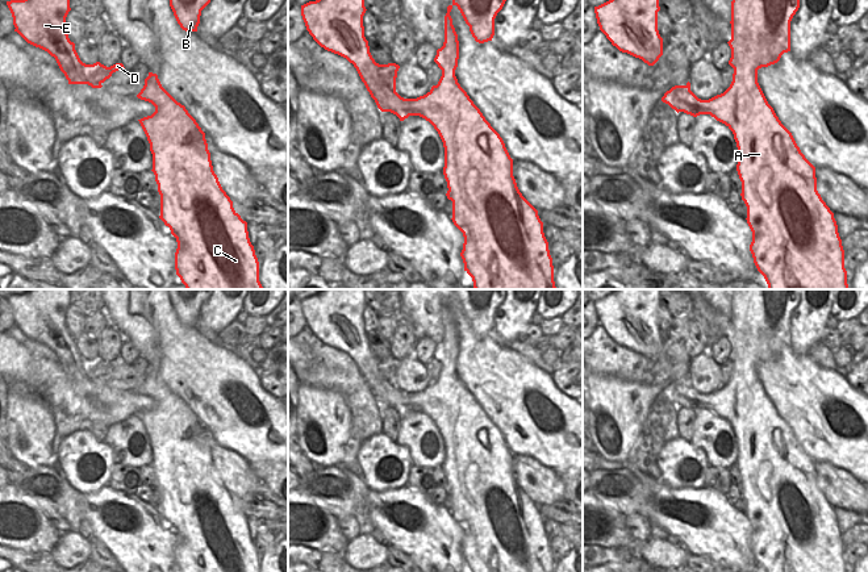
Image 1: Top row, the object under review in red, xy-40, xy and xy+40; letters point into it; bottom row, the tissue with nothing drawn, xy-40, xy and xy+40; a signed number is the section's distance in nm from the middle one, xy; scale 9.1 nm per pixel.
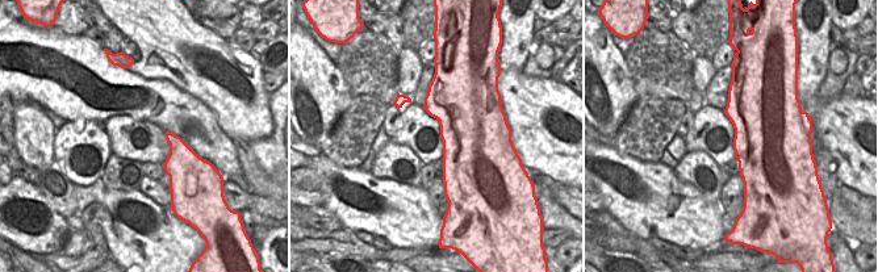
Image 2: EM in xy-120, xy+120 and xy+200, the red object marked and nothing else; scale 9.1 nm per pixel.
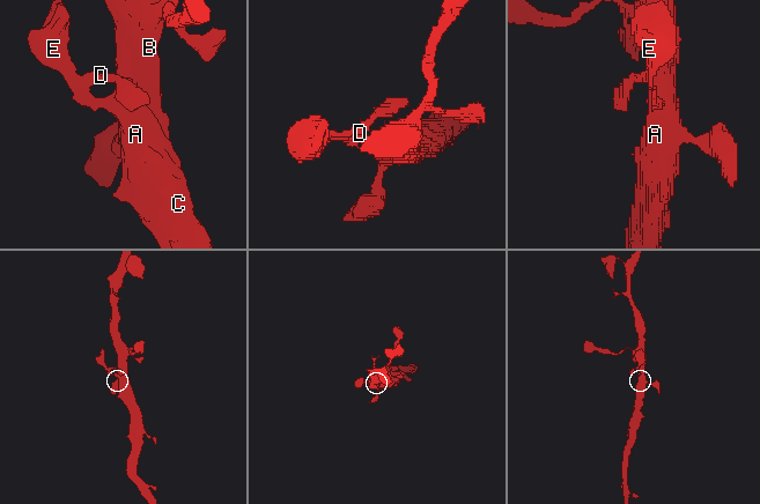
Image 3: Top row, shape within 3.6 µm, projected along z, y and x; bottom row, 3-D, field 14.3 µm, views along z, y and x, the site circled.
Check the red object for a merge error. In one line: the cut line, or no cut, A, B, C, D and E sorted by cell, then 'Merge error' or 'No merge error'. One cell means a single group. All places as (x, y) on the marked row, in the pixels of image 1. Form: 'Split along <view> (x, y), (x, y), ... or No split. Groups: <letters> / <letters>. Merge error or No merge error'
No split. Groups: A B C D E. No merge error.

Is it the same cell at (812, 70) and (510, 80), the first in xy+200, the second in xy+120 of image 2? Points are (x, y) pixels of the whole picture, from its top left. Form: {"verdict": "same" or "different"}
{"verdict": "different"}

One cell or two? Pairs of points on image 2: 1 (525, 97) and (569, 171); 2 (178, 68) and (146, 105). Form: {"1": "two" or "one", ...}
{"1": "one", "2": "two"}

——————————

Prompt: Only the lines from the one with "Is it the same" to the end of the entries above belong in your answer. Retype them exactly.

Finished exercise:
Is it the same cell at (812, 70) and (510, 80), the first in xy+200, the second in xy+120 of image 2? Points are (x, y) pixels of the whole picture, from its top left. Form: {"verdict": "same" or "different"}
{"verdict": "different"}

One cell or two? Pairs of points on image 2: 1 (525, 97) and (569, 171); 2 (178, 68) and (146, 105). Form: {"1": "two" or "one", ...}
{"1": "one", "2": "two"}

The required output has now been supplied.